第46話
「あれ、咲っちもしかして……」
「な、なんですか?」
「嫉妬しているの? 自分だけが知っていたと思ったから?」
「ち、違います!」
ふん、と顔をそっぽに向ける。
真由美の指摘は当たっていた。咲は治の唯一の理解者であるつもりだったからだ。
その部分を真由美に占領されてしまった、という感覚があった。
指摘され、当てられたことが恥ずかしく、むずがゆい。
どうしてそのような感情を抱いたのか、そこまでを指摘されたくなく、咲はだんまりを決め込んだ。
「まあ、それについてはいいんだけどね。
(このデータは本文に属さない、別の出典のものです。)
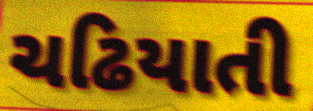
ચઢિયાતી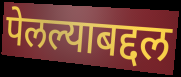
पेलल्याबद्दल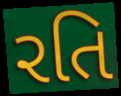
રતિ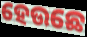
ହେଉଛେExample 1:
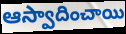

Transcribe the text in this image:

ఆస్వాదించాయి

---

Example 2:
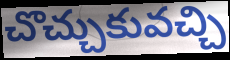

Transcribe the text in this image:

చొచ్చుకువచ్చి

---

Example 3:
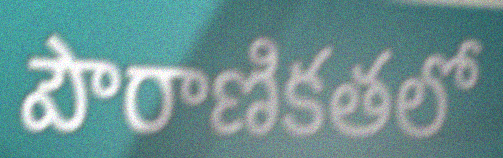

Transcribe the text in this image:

పౌరాణికతలో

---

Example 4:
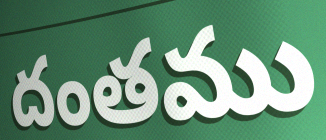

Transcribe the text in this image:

దంతము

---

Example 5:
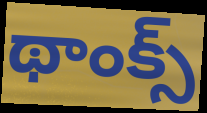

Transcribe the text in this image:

థాంక్స్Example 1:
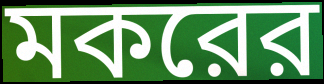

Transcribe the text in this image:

মকরের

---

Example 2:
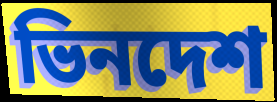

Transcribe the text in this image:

ভিনদেশ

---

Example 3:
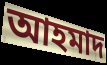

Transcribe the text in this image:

আহমাদ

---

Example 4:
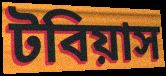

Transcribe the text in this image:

টবিয়াস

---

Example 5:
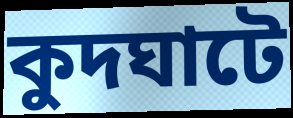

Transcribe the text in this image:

কুদঘাটে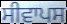
ਸੀਵਾਪਸ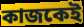
কাজকেইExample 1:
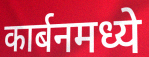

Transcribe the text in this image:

कार्बनमध्ये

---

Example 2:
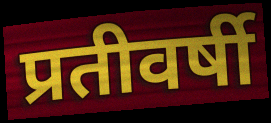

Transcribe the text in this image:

प्रतीवर्षी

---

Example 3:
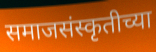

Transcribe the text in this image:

समाजसंस्कृतीच्या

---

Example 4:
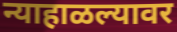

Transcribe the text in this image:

न्याहाळल्यावर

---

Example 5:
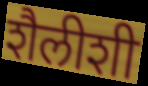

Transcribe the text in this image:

शैलीशी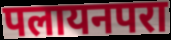
पलायनपराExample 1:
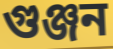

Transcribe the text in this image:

গুঞ্জন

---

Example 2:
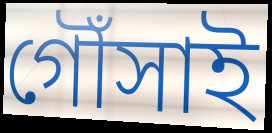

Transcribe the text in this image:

গৌঁসাই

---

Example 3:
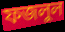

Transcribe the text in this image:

ফজলুল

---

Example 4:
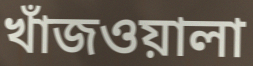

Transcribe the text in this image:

খাঁজওয়ালা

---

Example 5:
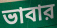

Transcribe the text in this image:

ভাবার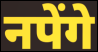
नपेंगे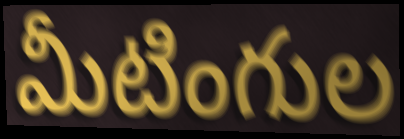
మీటింగులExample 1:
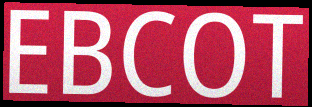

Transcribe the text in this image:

EBCOT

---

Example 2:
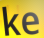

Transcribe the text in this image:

ke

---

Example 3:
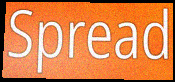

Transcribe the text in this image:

Spread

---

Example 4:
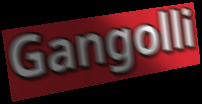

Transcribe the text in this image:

Gangolli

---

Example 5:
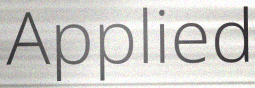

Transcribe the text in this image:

Applied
さっきまで島崎くんと話していたんだけど、今日どうしようかって」
「今日、どうするとは?」
話がかわり、咲は首を傾げると、真由美が微笑を浮かべる。
「いや、私はぜひとも島崎くんに泊って行ってもらったらどうかな、と思ってたんだけど」
「私の家に島崎さんを!? どうしてそんな話に!?」
「ほら、何かあったとき島崎くんが助けてくれるでしょ?」
「べ、別にそれは島崎さんじゃなくてもいいじゃないですか! 第一、早いです!」
「え、早い?」
真由美が言葉を拾い上げる。思わず口をついて出てしまった言葉に、咲は急いで首を横に振った。
「異性を家に泊めるなど、高校生では早いんです!」
「えー、別に早くないと思うけど?」
にやり顔で首を傾げる真由美に、咲は駄々っ子のように首を横に振り続けた。
治は苦笑し、窓の外へと視線を向けた。それにつられてみると、窓からは夕陽が差し込んでいた。
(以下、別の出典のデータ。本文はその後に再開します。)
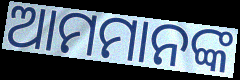
ଆମମାନଙ୍କ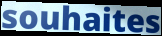
souhaites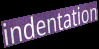
indentation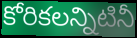
కోరికలన్నిటినీ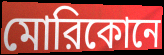
মোরিকোনে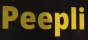
Peepli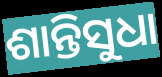
ଶାନ୍ତିସୁଧା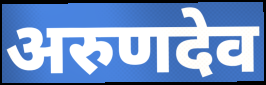
अरुणदेवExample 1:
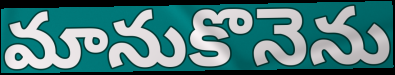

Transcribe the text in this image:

మానుకొనెను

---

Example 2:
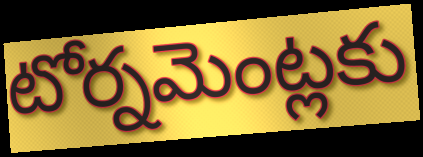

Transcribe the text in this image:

టోర్నమెంట్లకు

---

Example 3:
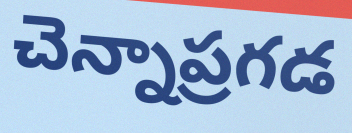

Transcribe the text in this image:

చెన్నాప్రగడ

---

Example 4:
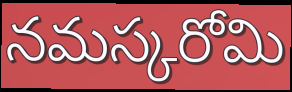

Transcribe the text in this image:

నమస్కరోమి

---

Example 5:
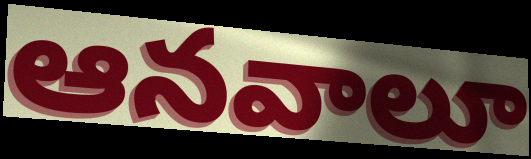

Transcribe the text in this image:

ఆనవాలూ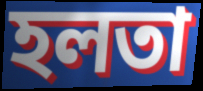
হলতাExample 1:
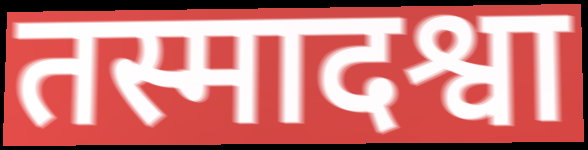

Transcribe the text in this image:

तस्मादश्वा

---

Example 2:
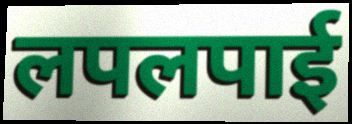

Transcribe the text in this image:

लपलपाई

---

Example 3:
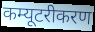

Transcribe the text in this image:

कम्यूटरीकरण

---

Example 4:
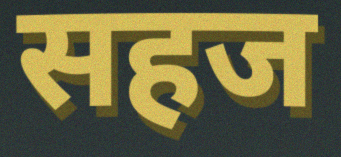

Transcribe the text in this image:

सहज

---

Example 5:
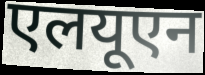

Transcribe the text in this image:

एलयूएनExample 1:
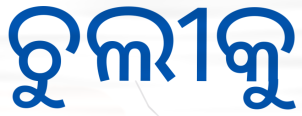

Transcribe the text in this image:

ଚୁଲୀକୁ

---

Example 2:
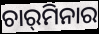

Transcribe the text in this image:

ଚାର୍‌ମିନାର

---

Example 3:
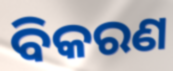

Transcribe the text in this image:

ବିକରଣ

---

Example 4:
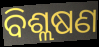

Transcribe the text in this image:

ବିଶ୍ଲଷଣ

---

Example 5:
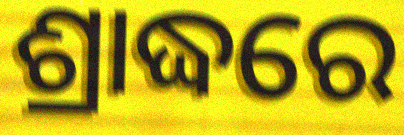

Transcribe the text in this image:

ଶ୍ରାଦ୍ଧରେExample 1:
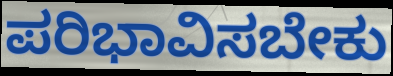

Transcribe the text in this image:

ಪರಿಭಾವಿಸಬೇಕು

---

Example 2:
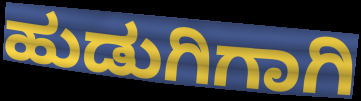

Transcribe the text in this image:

ಹುಡುಗಿಗಾಗಿ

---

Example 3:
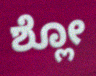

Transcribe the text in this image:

ಶ್ಲೋ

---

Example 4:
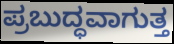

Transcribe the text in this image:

ಪ್ರಬುದ್ಧವಾಗುತ್ತ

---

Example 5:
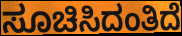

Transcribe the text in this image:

ಸೂಚಿಸಿದಂತಿದೆ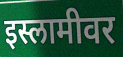
इस्लामीवरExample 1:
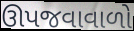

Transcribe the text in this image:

ઊપજવાવાળો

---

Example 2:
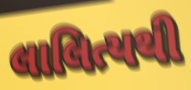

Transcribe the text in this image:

લાલિત્યથી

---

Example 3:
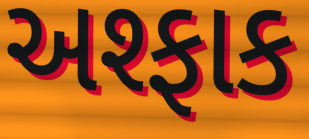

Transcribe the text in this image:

અશ્ફાક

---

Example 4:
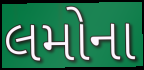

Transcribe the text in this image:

લમોના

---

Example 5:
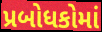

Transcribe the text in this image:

પ્રબોધકોમાં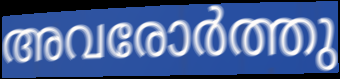
അവരോർത്തു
「そういうわけだから、森島。……俺はそろそろ帰るよ。あとは任せた」
結局、治には朝から夕方まで、一日家にいてもらった。
真由美は腕を組み、それから笑う。
「うーん、残念だけど仕方ないっか。それじゃあね」
「ああ……飛野も、休日に押し掛けるように来て悪かった」
ぺこりと頭を下げた治に、咲はすぐさま否定した。
「いえ……そんなことはありませんよ。とても助かりました。ありがとうございます」
「……それならよかった。それじゃあな」
「はい、また今度」
「ああ、また風邪が治ったらな」
治を玄関まで見送った。ぱたん、と扉が閉まり、僅かな寂しさに襲われる。
それでも咲は別れに納得したところで、真由美に見られていることに気付いた。
「……なんですか?」
「ううん、なんでもないよ? 凄い寂しそうだなーとか思ってないよ?」
「……別に。そんなことはありませんからね。まだ、騒がしい人が一人残っていますから」
ぶすっとそういってから、咲はちらと真由美を見た。
「なんだか、親しくなったようですね」
「あれ、嫉妬?」
「嫉妬ではありませんよ」
咲は真由美を一瞥してから、共にリビングへと戻った。
しかし、一向に真由美は「あること」を言わない。
咲と眠る前に話していた「あること」。それが気になっていた咲がちらちらと見ていたが、我慢できず、問いかけた。
「……それで、ど、どうでしたか?」
「どうって何が?」
「だ、だから……その、島崎さんは私のことを、どう考えているのかと……思いまして」
「あー、気になるんだ?」
「き、気にはなりますよ? ただ、別に異性としてではなくてですね。良好な友人関係を築き上げられているのかという部分でですね……っ」
「うーん、内緒」
「な、なんですと!?」
「だって、私も島崎くんの友達になったからね。色々と咲っちへと思うことはあるみたいだけど、それを暴露しちゃったらアレじゃん? まずいじゃん?」
「ま、まずいような内容なんですか……?」
「うーん、内緒っ」
「……くぅぅ、真由美に期待していた私が馬鹿でした!」
「あはは、期待していたんだ? でもまあ、今の調子で頑張ればいいんじゃないかな?」
「……そ、それで関係悪化したらどうするんですかぁ!」
咲は目尻に涙をためながら、必死に言い続けた。